DOCUMENT SECTION below:

Big radio companies ditch smaller market stations

by BILL VIRGIN, Seattle Post-Intelligencer

Two members of the Federal Communications Commission are in town today for an informal hearing on media ownership rules and the potential dangers of companies with extensive holdings of broadcast properties, even as some of those big companies are themselves rethinking the "bigger is better" philosophy.

Commissioners Michael Copps and Jonathan Adelstein, who have been critical of previous FCC attempts to loosen the rules on such issues as how many television stations one company can own nationally, or how many radio stations it can own in a single market, will convene the hearing at 6 p.m. at the downtown Seattle Public Library.

Advocates of changes say FCC rules should be updated to match the realities of the media marketplace, which has been expanded considerably with the Internet. Opponents say concentration of media properties in the hands of a few companies limits diversity of opinions and viewpoints and squelches local content.

In radio, much of the criticism has been aimed at Clear Channel Communications, which owns 1,150 radio stations nationally, including six in Seattle (the current maximum permitted for one company in Seattle is eight, including a maximum of five AM or FM stations).

Interestingly, the Seattle hearing comes as Clear Channel has announced plans to sell 448 stations in markets smaller than the top 100; among those on the list are stations in Yakima, the Tri-Cities and Centralia. Another big radio operator with Seattle properties, CBS, also has unloaded 17 stations in five markets.

End of DOCUMENT SECTION.
INFORMATION PROVIDED below:

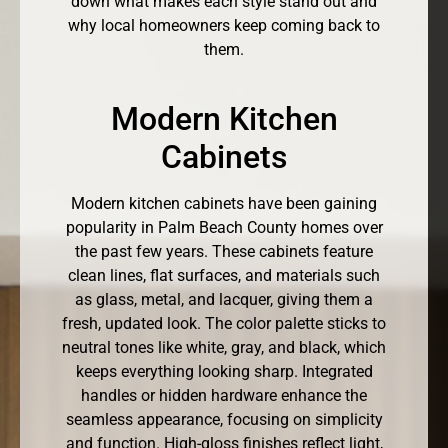
down what makes each style stand out and
why local homeowners keep coming back to
them.
Modern Kitchen
Cabinets
Modern kitchen cabinets have been gaining
popularity in Palm Beach County homes over
the past few years. These cabinets feature
clean lines, flat surfaces, and materials such
as glass, metal, and lacquer, giving them a
fresh, updated look. The color palette sticks to
neutral tones like white, gray, and black, which
keeps everything looking sharp. Integrated
handles or hidden hardware enhance the
seamless appearance, focusing on simplicity
and function. High-gloss finishes reflect light,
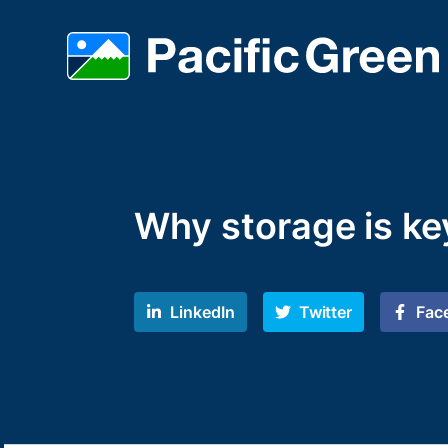
Why storage is key
LinkedIn
Twitter
Fac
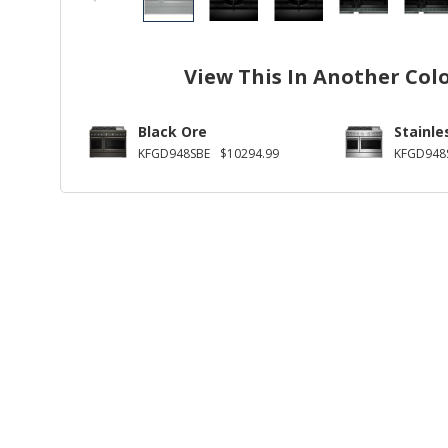
View This In Another Col
Black Ore
Stainle
KFGD948SBE
$10294.99
KFGD948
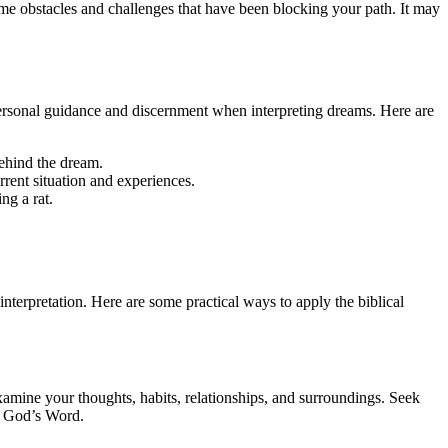
ome obstacles and challenges that have been blocking your path. It may
ek personal guidance and discernment when interpreting dreams. Here are
ehind the dream.
rrent situation and experiences.
ng a rat.
e interpretation. Here are some practical ways to apply the biblical
 Examine your thoughts, habits, relationships, and surroundings. Seek
th God’s Word.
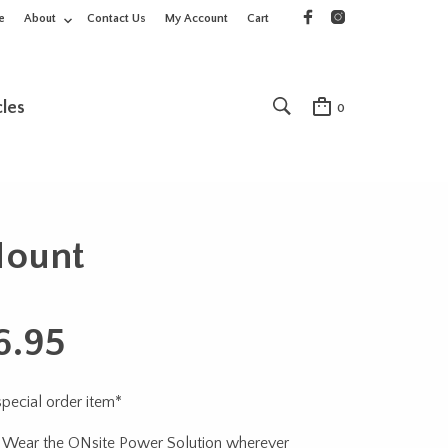
e
About
Contact Us
My Account
Cart
cles
0
Mount
6.95
 special order item*
 Wear the ONsite Power Solution wherever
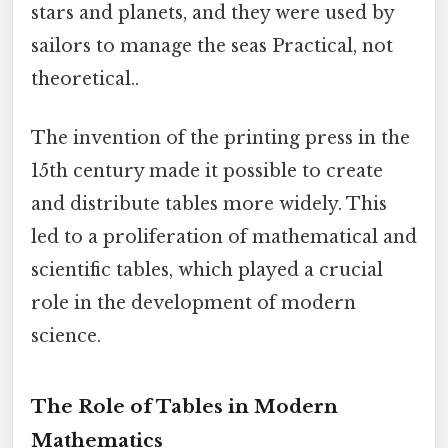
stars and planets, and they were used by
sailors to manage the seas Practical, not
theoretical..
The invention of the printing press in the
15th century made it possible to create
and distribute tables more widely. This
led to a proliferation of mathematical and
scientific tables, which played a crucial
role in the development of modern
science.
The Role of Tables in Modern
Mathematics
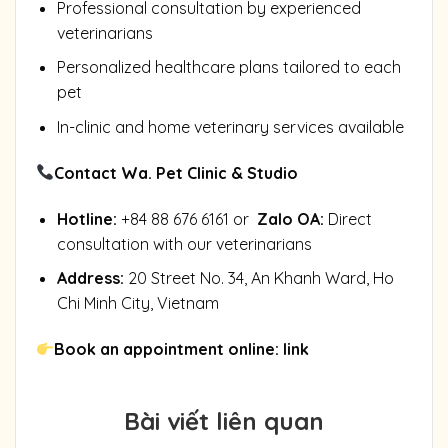
Professional consultation by experienced
veterinarians
Personalized healthcare plans tailored to each
pet
In-clinic and home veterinary services available
Contact Wa. Pet Clinic & Studio
Hotline:
+84 88 676 6161 or
Zalo OA
:
Direct
consultation with our veterinarians
Address:
20 Street No. 34, An Khanh Ward, Ho
Chi Minh City, Vietnam
Book an appointment online:
link
Bài viết liên quan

End of INFORMATION PROVIDED.

### THINGS TO DO
1. Print the passage from the radio station ownership article starting with "Commissioners Michael Copps" and going on through "squelches local content.".
2. Carry on the article about big radio companies selling smaller-market stations from the point where it stops.

### ANSWERS TO THIS EXERCISE
1.
Commissioners Michael Copps and Jonathan Adelstein, who have been critical of previous FCC attempts to loosen the rules on such issues as how many television stations one company can own nationally, or how many radio stations it can own in a single market, will convene the hearing at 6 p.m. at the downtown Seattle Public Library.

Advocates of changes say FCC rules should be updated to match the realities of the media marketplace, which has been expanded considerably with the Internet. Opponents say concentration of media properties in the hands of a few companies limits diversity of opinions and viewpoints and squelches local content.

2.
Even Seattle-based Fisher Communications, a relatively small player in the business, is getting out of small-market radio by selling or putting up for sale 24 stations in Eastern Washington and Montana. That would leave it with just three radio stations, all in Seattle.

So what has changed in the business model or operating philosophy that earlier had companies assembling as many stations in as many markets as they could afford?

Tom Taylor, editor in chief of the trade publication Inside Radio, says the reasons differ by company, although there are some common themes.

"For Clear Channel, it's more a change from the earlier philosophy that they needed to be everywhere, to offer advertisers access to the entire country (all 300 markets)," Taylor says in an e-mail. "It's axiomatic that it takes almost as much management attention to operate in Casper, Wyo., as it does in Denver or Seattle -- and now the vision from San Antonio (Clear Channel's headquarters city) is that they can shed those 448 stations in 90 smaller markets, and still be the radio company with the largest reach (by far). Note that they're keeping over 100 of their markets outside the top 100."

CBS Radio, meanwhile, has defined itself as a large-market operator, Taylor says, which has pushed it to unload medium-size markets such as Fresno, Calif. In other markets, "They just weren't able to acquire additional stations," and it makes more sense to devote time and attention to those where it owns five or more.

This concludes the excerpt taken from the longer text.